Work instructions: The required output is the full listing below, reproduced word for word.

Data to examine:

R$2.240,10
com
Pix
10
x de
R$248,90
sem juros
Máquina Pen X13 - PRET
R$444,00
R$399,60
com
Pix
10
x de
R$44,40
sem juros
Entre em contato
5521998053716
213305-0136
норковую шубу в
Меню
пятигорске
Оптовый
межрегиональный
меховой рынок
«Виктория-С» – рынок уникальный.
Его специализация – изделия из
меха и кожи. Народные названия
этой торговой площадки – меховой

Expected answer:
R$2.240,10
com
Pix
10
x de
R$248,90
sem juros
Máquina Pen X13 - PRET
R$444,00
R$399,60
com
Pix
10
x de
R$44,40
sem juros
Entre em contato
5521998053716
213305-0136
норковую шубу в
Меню
пятигорске
Оптовый
межрегиональный
меховой рынок
«Виктория-С» – рынок уникальный.
Его специализация – изделия из
меха и кожи. Народные названия
этой торговой площадки – меховой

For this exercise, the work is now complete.